Movie Review: Argo and Seven Psychopaths

One is about the production of a fake film used as a ruse to save six Americans trapped in Iran during the Iran hostage crisis in '79 and '80. The other is a film about a film that is being written as the film is unfolding right in front of us. Both are about the idea that anything can happen, no matter how outlandish and impossible that anything may seem to be.

In "Argo," CIA employee Ben Affleck is charged with finding a way to extract six Americans who escaped the overrun American Embassy in Tehran and are hiding out in the home of the Canadian Ambassador. Several implausible plans are suggested, including having them ride bicyles three hundred miles to the Turkish border in the winter. Affleck comes up with a better implausible idea: pretend they are members of a Canadian film crew scouting locations for a Star Wars ripoff. Involve real Hollywood veterans like special effects artist John Goodman and producer Alan Arkin, set up a fake studio to make a fake movies actors and script included, and convince the Revolutionary Guard this is legit. Ridiculous, right? Wrong. This is exactly what happened, although Affleck adds levels of tension and drama apparently not part of the real experience. That's OK. It makes for a great thriller, complemented by the irreverent and jaded humor of Goodman and Arkin. There's a wonderful pun on the title that includes an expletive and an imperative that both actors deliver with relish throughout the film. It represents yet another impossibility, but reinforces the idea, which is why we love movies, that anything is possible.

In "Seven Psychopaths," screenwriter Colin Farrell and his actor friend Sam Rockwell are collaborating on a script about pyschopathic killers (one of whom is played by American music icon, Tom Waits: worth the price of admission when you realize he's in the same movie as Christopher Walken). As the film frames the stories of the imaginary psychopaths, real psychopaths are on the loose, including the mysterious Jack of Diamonds and a vicious hood played by Woody Harrelson, whose shih tzu, Bonny, has been kidnapped by Christopher Walken and Rockwell, who kidnap dogs and then innocently return them when rewards are posted. In an homage to Tarrantino and slasher movies, buckets of blood ooze and splatter from beginning to end and both the "real" world and the "imaginary" world of the script mix in the end. Yes, anything is possible.

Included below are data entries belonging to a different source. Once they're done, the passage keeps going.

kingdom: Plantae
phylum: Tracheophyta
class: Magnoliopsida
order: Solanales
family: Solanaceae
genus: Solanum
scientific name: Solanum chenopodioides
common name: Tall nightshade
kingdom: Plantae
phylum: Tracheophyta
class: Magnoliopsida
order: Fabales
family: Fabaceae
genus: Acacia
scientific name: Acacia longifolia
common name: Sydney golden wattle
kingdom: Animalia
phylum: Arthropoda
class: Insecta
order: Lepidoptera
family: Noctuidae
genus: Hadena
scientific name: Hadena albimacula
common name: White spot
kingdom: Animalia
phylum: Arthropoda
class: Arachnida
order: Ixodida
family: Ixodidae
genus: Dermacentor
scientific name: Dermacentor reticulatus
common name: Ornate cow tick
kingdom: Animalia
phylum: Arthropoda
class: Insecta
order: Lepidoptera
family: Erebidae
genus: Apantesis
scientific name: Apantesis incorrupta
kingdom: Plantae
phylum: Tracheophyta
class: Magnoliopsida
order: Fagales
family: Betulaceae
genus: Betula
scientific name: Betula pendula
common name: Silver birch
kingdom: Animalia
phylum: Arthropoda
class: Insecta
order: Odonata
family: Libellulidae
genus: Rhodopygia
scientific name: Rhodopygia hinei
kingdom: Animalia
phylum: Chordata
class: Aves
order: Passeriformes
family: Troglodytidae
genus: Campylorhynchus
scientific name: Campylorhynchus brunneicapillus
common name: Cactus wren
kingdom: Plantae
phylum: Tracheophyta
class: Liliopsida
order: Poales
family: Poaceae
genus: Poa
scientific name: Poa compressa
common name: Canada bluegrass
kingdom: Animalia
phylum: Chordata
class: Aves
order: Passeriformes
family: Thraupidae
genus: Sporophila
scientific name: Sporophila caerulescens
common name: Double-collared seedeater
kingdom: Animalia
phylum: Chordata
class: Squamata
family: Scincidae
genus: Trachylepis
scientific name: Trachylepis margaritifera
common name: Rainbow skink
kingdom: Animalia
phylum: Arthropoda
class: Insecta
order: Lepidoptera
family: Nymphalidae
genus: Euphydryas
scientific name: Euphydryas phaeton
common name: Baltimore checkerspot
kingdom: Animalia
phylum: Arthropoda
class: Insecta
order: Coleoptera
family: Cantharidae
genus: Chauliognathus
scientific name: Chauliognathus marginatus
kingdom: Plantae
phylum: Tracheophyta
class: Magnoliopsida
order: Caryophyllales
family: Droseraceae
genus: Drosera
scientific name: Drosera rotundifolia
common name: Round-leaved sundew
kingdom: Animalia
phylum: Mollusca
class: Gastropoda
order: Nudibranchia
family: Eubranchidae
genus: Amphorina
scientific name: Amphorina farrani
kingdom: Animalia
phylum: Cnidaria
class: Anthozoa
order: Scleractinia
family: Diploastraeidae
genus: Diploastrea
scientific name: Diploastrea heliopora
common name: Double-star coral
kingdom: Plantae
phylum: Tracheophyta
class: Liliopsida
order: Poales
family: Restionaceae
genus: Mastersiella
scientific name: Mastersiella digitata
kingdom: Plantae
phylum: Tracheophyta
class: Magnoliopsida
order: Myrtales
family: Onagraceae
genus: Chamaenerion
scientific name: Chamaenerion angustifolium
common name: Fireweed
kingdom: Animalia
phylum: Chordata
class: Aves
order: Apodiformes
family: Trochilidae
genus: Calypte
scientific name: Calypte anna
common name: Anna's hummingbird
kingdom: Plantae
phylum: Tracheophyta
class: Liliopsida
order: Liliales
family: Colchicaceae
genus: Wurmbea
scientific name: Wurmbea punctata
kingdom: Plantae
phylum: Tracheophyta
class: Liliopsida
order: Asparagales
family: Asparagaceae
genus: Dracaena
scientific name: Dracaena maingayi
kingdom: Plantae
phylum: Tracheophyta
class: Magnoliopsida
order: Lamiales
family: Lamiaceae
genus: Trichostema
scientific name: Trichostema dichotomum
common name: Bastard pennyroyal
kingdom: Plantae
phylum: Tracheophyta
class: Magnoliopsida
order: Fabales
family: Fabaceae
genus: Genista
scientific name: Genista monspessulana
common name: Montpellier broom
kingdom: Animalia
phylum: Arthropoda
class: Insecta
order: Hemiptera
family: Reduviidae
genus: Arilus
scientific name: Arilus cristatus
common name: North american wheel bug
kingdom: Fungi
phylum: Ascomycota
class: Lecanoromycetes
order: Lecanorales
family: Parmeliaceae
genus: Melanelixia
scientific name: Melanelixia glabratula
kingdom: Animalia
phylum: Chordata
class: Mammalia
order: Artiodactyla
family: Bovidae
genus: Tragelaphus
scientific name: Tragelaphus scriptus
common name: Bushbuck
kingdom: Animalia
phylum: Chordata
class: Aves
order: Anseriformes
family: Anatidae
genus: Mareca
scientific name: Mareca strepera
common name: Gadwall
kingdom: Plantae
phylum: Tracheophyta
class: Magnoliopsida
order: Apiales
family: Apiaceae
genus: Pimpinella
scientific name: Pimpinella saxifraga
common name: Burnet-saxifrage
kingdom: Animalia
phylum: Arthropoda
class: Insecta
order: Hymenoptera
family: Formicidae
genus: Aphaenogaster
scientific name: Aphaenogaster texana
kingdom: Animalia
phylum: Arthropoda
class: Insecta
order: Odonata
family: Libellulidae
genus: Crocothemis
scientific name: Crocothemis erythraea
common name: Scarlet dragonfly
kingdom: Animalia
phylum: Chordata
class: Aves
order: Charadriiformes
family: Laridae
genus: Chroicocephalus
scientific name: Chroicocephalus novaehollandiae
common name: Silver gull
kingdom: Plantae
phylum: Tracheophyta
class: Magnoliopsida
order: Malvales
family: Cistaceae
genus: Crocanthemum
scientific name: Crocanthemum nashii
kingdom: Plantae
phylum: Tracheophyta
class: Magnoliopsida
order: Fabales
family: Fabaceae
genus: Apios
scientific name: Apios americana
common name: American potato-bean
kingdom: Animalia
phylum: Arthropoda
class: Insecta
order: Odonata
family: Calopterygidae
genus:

Anyone who has lived long enough can look back over the circumstances of his or her life and point to any number of circumstances and unexpected twists and turns that, in retrospect, changed everything. One's own life can seem like an impossible fiction written by a overly imaginative novelist or screenwriter. Try writing your own script and selling it to Hollywood. If you're lucky, it'll be as entertaining and implausible as "Argo" and "Seven Psychopaths." You might even get to meet Christopher Walken and Alan Arkin during the production of your life story.